With a pitchfork turn the mixture over every couple of weeks or so, making sure the dry materials are moved toward the middle. Do this for up to four months, depending on the size of the pile, and when it is completed, let sit for a couple of weeks before using.
Indoor Compost Bins
Some people prefer to make indoor bins that can be kept going year round. This is also a good method for people who do not have the room in the yard to keep one.
To make an indoor compost bin, first get a large, clean, plastic garbage can. Drill some holes for ventilation, about 1/2 inch in diameter, at the bottom of the can as well as the sides.
Take a slightly larger garbage can and put a brick in the bottom along with some soil and bits of wood. The smaller can should then be placed inside the larger one, seated firmly on the brick.
The larger can should have some form of insulation wrapped around it tightly and a lid should be kept on top once the compost materials are added. The insulation will keep the compost warm as well as prevent odors and bacteria from building up.
What Can Be Added to a Compost Pile?
There are many things that can be added to a compost pile, however it is important to note that many are not. Some of the things that are acceptable to add are;
- Bits of newspaper or clean paper
- Coffee grounds (including filter)
- Grass clippings
- Human and animal hair clippings
- Ashes from the fireplace
- Leaves from houseplants or outside
- Shells from nuts
- Tea bags
- Rags made out of wool or cotton
- Lint from the dryer or vacuum
- Wood chips and most trimmings from the yard
Worms and castings from developed worm farms or worm composters are also good additions as well as cow or horse manure. These create the healthy bacteria needed to make the compost nutrient rich. The manure should be allowed to dry in the sun for several days before adding to the compost pile.
What Should Not Be Added to a Compost Pile?
There are exceptions to garbage and branches that can be used as they will harm the production and nutrient content of the compost.

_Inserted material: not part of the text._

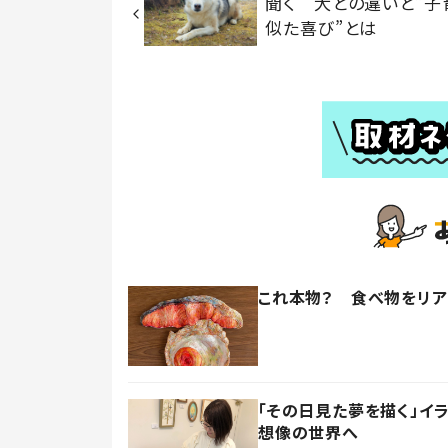
聞く 犬との違いと”子
似た喜び”とは
これ本物？ 食べ物をリ
「その日見た夢を描く」イ
想像の世界へ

Leaves or branches from the black walnut tree should never be used because harmful substances are released from the clippings. These may hurt the plants that will begrown.

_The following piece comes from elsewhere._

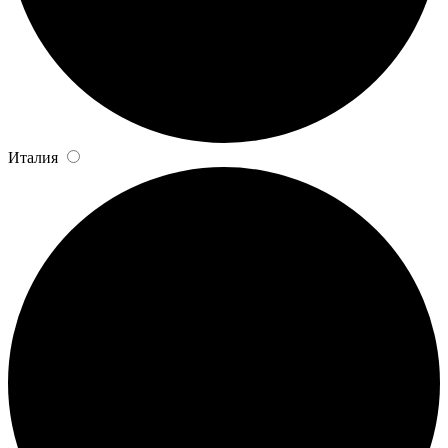
Италия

Ash from charcoal or regular coal can also harm plants and should not be used.
Dog or cat waste should not be added because of the parasites and diseases that can be passed to the vegetation.
Bones from meat or fish, dairy products, and any lard or oil should not be added because of the tendency to attract rodents and flies as well as causing an unpleasant odor.

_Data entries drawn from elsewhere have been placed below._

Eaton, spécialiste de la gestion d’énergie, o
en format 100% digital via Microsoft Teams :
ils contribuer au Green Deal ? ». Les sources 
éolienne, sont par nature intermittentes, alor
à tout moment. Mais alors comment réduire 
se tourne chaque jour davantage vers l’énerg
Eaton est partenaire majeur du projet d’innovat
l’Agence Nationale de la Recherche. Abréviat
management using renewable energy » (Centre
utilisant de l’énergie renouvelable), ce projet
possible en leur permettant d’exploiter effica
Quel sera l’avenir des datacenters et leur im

Take caution in what dried out plants or leaves are used as not to include ones that have been destroyed by insects. The diseases transported by these insects will be in your compost and a danger to the plants that are being grown.
Last but not least, twigs, branches, leaves and grass clippings that have been treated with any kind of chemical pesticide should not be added because it may succeed in killing the healthy living organic matter.
Using the Compost
Once the compost is broken down completely, it is now ready to use in the garden. Indoor and outdoor gardens alike will benefit from the compost that has been so carefully cultivated.
For an indoor herb garden, place a layer of compost on top of the soil bedding for your herbs and watch them flourish.
For outside gardens or even commercial organic farms, the compost should be put on top of the soil when planting. It should be continually used throughout the time that the plants are growing to top off the soil. It isn’t necessary to mix the compost through once it is laid down, although there are some who choose to do this. Others however feel it is much better to simply lay the compost down and let nature do its work.
Compost a Continuous Process of Give and Take
The best part about the compost bin or pile is that it can continue to flourish for many years to come. Continue to add and cultivate your starter pile and keeping it filled with carbon rich brown waste and nutrient rich green waste.
More people growing their own food and producing their own compost in this way would decrease the garbage that overflows our landfills and it is a great way to dispose of yard waste. Maybe then we can finally get back to what this land is supposed to be about – a continuous process of give and take.